*** EXCERPTED DATA Section Begins ***

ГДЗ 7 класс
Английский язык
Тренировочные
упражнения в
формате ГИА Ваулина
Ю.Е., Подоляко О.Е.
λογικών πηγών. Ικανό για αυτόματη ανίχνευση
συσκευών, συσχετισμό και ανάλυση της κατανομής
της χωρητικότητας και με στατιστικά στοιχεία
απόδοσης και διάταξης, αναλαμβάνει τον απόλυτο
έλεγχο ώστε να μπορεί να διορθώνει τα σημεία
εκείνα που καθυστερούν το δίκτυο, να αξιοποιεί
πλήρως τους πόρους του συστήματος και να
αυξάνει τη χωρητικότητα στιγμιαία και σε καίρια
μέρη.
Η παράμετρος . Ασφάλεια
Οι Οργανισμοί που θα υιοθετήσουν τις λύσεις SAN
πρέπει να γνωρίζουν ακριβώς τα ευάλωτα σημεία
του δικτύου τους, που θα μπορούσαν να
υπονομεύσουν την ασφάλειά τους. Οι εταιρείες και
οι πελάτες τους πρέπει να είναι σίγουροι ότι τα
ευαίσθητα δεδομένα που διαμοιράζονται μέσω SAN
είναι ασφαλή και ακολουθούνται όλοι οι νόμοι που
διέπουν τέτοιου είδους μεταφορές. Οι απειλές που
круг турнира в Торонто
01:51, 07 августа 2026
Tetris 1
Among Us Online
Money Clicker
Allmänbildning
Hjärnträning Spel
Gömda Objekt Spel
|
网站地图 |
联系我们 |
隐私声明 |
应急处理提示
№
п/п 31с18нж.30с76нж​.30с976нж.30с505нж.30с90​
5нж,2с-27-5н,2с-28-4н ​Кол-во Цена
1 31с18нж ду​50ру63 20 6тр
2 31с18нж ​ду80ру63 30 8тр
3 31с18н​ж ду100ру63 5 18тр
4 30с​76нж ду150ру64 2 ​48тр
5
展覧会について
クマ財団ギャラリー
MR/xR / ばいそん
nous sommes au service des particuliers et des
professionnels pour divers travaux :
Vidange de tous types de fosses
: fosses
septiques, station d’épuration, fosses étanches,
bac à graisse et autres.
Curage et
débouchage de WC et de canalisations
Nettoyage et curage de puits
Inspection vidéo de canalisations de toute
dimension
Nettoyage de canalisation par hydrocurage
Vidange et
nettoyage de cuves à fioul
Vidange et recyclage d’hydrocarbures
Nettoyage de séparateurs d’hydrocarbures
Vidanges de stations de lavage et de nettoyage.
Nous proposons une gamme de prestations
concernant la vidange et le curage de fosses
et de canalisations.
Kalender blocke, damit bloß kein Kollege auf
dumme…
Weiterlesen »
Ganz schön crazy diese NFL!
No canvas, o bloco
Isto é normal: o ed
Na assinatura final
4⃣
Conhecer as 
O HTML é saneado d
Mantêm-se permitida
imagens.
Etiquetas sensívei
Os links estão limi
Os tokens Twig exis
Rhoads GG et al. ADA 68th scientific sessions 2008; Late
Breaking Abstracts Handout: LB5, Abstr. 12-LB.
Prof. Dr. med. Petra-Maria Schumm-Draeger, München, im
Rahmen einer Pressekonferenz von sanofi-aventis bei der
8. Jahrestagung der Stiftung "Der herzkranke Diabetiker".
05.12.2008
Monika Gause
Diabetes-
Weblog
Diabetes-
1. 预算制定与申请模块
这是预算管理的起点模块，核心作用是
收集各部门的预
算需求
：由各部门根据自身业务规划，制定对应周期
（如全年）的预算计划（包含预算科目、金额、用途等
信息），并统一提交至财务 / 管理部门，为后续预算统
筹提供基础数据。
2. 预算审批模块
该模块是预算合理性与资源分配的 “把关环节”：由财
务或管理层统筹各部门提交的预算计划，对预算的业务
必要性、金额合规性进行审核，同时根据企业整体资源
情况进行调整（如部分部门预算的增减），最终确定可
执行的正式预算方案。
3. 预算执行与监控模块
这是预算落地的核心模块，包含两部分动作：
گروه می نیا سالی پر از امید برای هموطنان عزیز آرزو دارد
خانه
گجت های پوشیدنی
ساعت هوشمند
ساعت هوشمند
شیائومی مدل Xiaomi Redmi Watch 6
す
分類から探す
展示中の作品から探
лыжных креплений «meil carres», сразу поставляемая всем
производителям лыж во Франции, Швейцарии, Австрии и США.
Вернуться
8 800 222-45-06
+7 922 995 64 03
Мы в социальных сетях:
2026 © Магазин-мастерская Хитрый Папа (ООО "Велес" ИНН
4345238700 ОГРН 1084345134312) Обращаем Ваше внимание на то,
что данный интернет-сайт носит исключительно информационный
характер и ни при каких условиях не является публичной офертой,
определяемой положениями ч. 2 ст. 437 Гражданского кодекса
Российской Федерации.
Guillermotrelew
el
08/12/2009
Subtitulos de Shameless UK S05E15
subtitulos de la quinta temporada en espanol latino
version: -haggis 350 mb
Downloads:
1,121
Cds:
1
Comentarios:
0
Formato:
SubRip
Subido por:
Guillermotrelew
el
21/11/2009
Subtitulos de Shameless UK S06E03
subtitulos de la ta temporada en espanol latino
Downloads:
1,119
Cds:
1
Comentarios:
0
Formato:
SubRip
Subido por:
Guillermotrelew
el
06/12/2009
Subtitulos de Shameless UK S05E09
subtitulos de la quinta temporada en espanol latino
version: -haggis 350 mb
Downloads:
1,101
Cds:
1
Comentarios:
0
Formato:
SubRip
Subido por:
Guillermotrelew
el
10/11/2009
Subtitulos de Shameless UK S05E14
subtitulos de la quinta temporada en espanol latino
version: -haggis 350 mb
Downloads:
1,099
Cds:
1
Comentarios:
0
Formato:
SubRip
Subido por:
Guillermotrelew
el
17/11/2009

*** EXCERPTED DATA Section Ends ***

-- TASK REQUIREMENTS --
Please retype the data exactly as it stands, from its first line down to the line that contains "απόδοσης και διάταξης, αναλαμβάνει", then stop.

-- EXPECTED OUTPUT --
ГДЗ 7 класс
Английский язык
Тренировочные
упражнения в
формате ГИА Ваулина
Ю.Е., Подоляко О.Е.
λογικών πηγών. Ικανό για αυτόματη ανίχνευση
συσκευών, συσχετισμό και ανάλυση της κατανομής
της χωρητικότητας και με στατιστικά στοιχεία
απόδοσης και διάταξης, αναλαμβάνει τον απόλυτο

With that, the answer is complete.